İlk defa yolun bu kadar kısa olmasından rahatsızdı. Bir ay içinde ilk defa bu kızı görüyordu. Hastanede onu gördüğünden beri o gözleri unutamamıştı. O kadar etkilenmişti ki, bunu kendisi bile hala kabullenememişti. Onu yeniden görmek için defalarca o eve gitmişti ama Masal'ı görememişti. Odadan çıkmadığını söylüyorlardı. Zaten onu hiçbir zaman salonda görmemesinden de anlamıştı.

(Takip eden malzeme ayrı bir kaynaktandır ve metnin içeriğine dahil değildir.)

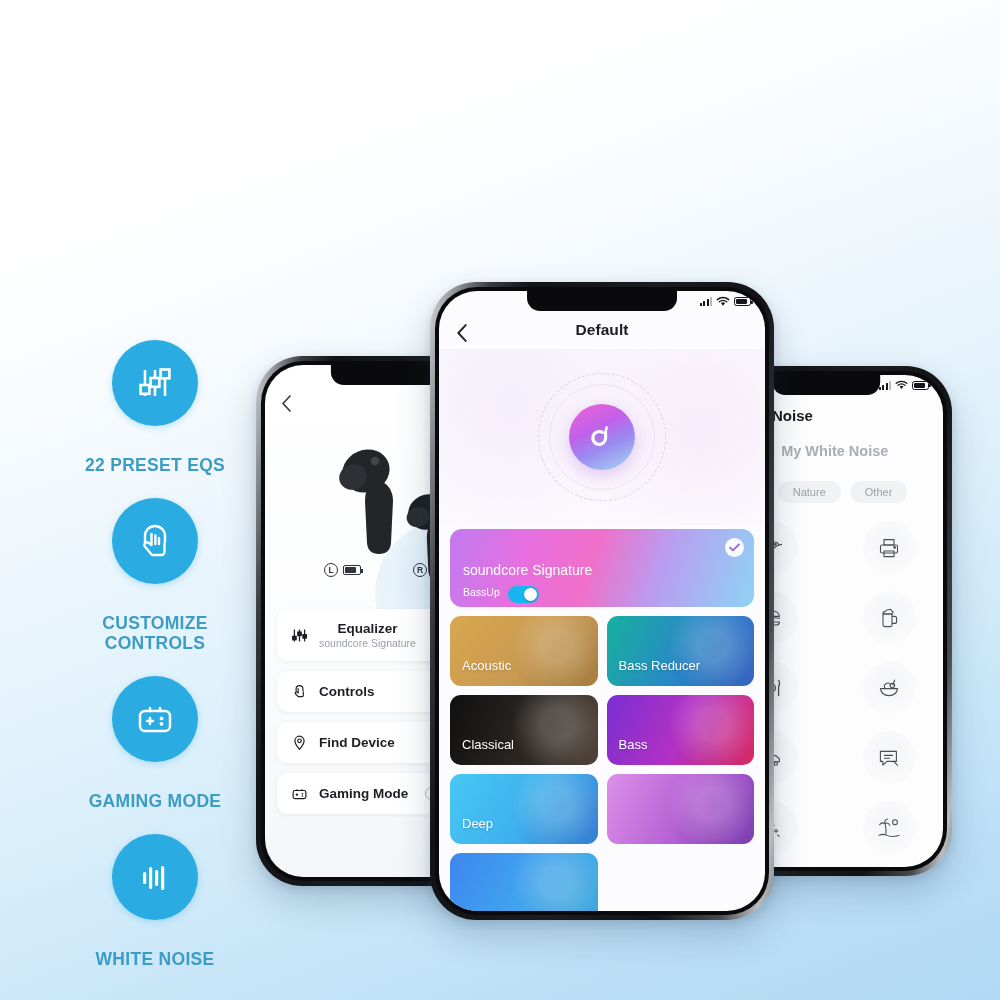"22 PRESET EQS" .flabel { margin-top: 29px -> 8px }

Bazı geceler Engin'in odasında oturdukları zamanlarda, onun çığlıklarını duyuyordu. Engin kâbus gördüğünü söylemişti bir keresinde. Bunu her gün sıklıkla yapıyormuş. Bu yanıtla ev halkının buna oldukça alışkın olduğunu anlamıştı. O çığlıkları birkaç kez duymuştu. Ama bu sesi her duyduğunda, o kızın neler hissettiğine dair düşünceler içinde buluyordu kendisini. Çok canı acıyor olmalıydı. Aslında hayat hikâyesini Engin'den dinlemişti. Bu halini oldukça açıklıyordu. Ama yine de onun için üzülüyordu. Hiç kimse böyle bir acıyı hak etmiyordu. Özellikle bu kadar kırılgan biriyse...
Uzaktan kumandayla bahçenin kapısını açıp arabayı garaja bıraktı. Sonrada inip kızın kapısını açtı. Biraz tereddüt ediyor gibi görünüyordu. Onu cesaretlendirmek için bir şeyler söyleyecekken gözleri kızın ayağına kaymıştı. Kızın ayakları soğuktan morarmıştı. Ne kadar süre karda koştuysa oldukça üşümüştü. Düşünmeden ve onun tepkisini hesaba katmadan tek hamlede kucakladı. Kızın şaşkın mavi gözlerine aldırmadan eve doğru yürümeye başladı. Kız, ilk başlarda tepkisiz kalmayı tercih etse de kısa sürede pes etmişti. Bir süre sonra ince iki kol boynuna dolandığında, kalbi anlamadığı bir şekilde atmaya başlamıştı.